Wednesday, 27 July 2022 00:00 -     - {{hitsCtrl.values.hits}}

Following the worst economic crisis since Independence, the chorus is growing for effective restructuring of State-Owned Enterprises (SOEs) including outright sales, privatisation, listing on the Colombo Stock Exchange and where possible Public Private Partnerships (PPPs).

The renewed discussion and debate is after over 15 years of inaction beginning from President Mahinda Rajapaksa regime and his advisors who simply said no to privatisation as part of election campaign promise. This stance was populist but the very polity is the victim today having to bear the cost of a State sector that ballooned under Rajapaksa benevolence.

As per the Public Sector Employment Survey conducted by the Central Bank, total public sector employment in 2021 increased to 1.5 million as against 1.2 million a decade ago in 2011. Some estimate that the actual increase is over a million. Of the total Rs. 1.27 trillion tax income, 88% or Rs. 1.11 trillion goes to paying State sector employee salaries and pensions. This fact alone makes a compelling case why the Government should take a serious look at restructuring of the public sector apart from natural productivity and efficiency benefits to the public and potential new sources of tax revenue.

The big loss making SOEs – Ceylon Petroleum Corporation, Ceylon Electricity Board, SriLankan Airlines, Sri Lanka Railway and Sri Lanka Transport Board needs immediate action despite trade union pressure. It is welcome that soon after being appointed as Prime Minister in May, Ranil Wickremesinghe said SriLankan Airlines would be privatised. 

The challenge in realising privatisation under the now President Wickremesinghe is the fact that within the Government ranks there remains a plethora of anti-privatisation Rajapaksa loyalist MPs who voted for Ranil at the 20 July secret ballot in Parliament. Pro-Ranil proponents of SOE restructuring are confident that as the Executive President he will fast track the initiative. However, only time will tell.

Recently the Economic Intelligence Unit of the Ceylon Chamber of Commerce in partnership with the Colombo Stock Exchange (CSE) stressed that a super-holding company for managing SOEs has been identified as a globally successful model. This model allows the Government to adopt a more arms-length approach to SOEs’ operational decision-making, relieving it of the direct responsibility of overseeing all the SOEs dispersed across various industries, and redirect its budget and energy elsewhere.  The merits of this model have enabled countries such as Malaysia and Singapore, which have similar holding company structures, to ensure impressive performances of their SOEs. Successful models of Singapore’s Temasek Holdings and Malaysia’s Khazanah Nasional are cases in point.

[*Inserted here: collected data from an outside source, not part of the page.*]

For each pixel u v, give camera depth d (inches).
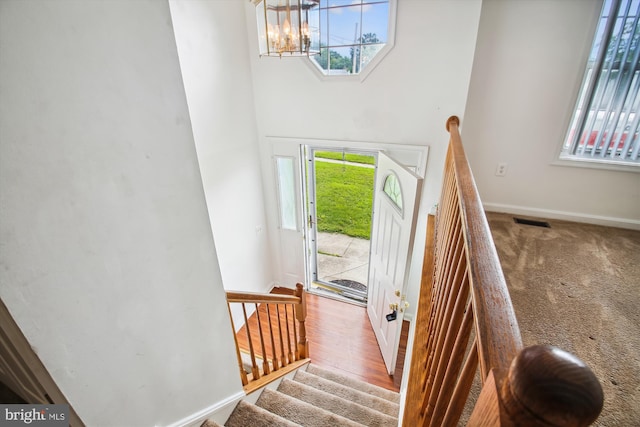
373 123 113.8
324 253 203.5
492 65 95.4
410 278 130.6
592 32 83.9
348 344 131.3
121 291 32.9
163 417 42.8
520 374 10.8
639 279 66.6
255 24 111.7
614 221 95.5
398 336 104.4
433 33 94.7
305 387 79.7
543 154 99.3
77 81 24.7
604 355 47.9
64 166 25.3
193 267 40.7
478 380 44.0
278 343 129.0
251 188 133.0
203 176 103.6
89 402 32.5
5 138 21.5
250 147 128.0
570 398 9.4
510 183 106.1
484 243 23.8
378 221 120.6
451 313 33.0
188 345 43.6
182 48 87.8
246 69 118.2
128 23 27.1
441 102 102.3
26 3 20.8
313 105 119.0
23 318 25.3
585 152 95.8
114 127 28.1
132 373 36.7
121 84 27.8
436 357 37.4
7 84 20.9
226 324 49.3
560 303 59.5
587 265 72.4
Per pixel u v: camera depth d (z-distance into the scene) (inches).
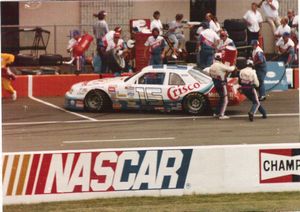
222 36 2701.8
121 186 1373.0
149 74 2447.1
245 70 2284.7
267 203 1320.1
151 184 1382.9
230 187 1411.2
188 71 2427.4
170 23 2950.3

Whilst both Temasek and Khazanah are best practices for emerging economies, it may be foolish to adopt the models in Sri Lanka sans the inherent natural and institutional dynamics prevalent in the two countries.  Unless necessary reforms, laws and work and management culture are in place, introducing Temasek or Khazana type holding company structures for SOEs may not work. To be more realistic the eventual goal could be setting up such a structure but beforehand the necessary conditions and a degree of early reforms and restructuring of SOEs must be ensured. A case in point is that Sri Lanka’s port sector is a model for PPP and has had enough learnings. But after two decades of private sector managed and majority owned terminal operations, Sri Lanka is yet to establish the necessary regulatory body for oversight on best practices.  The State-owned Sri Lanka Ports Authority continues to be the landlord, terminal operator, shareholder as well as defector regulator of sorts. If the new Government is sincere and keen on promoting privatisations and PPPs as an essential strategy, then appointing a regulator to the port sector is a must. Given Sri Lanka’s own macroeconomic challenges and petty politics, the desired model such as Temasek or Khazana will take time. In the interim, Sri Lanka can re-introduce transparent privatisation of SOEs via the Colombo stock market. The Sri Lanka Telecom (SLT) exercise and its success remains a home-grown model. 

The Daily FT in its 18 April issue published a list of Government owned assets worth a staggering $ 11 billion which the Government could explore to divest or maximise returns with private sector involvement. See ft.lk/front-page/Free-up-over-11-b-in-State-owned-assets-to-ease-reserves-crisis-Experts/44-733521.  This could be a starting point. Some of the entities listed include profitable entities with considerable state ownership. Listing some of these entities on the CSE with a stake on offer for a strategic investor and the public is also another option. Whether an International Monetary Fund program happens early or later, it is in Sri Lanka’s future interest that SOE reforms are made a priority.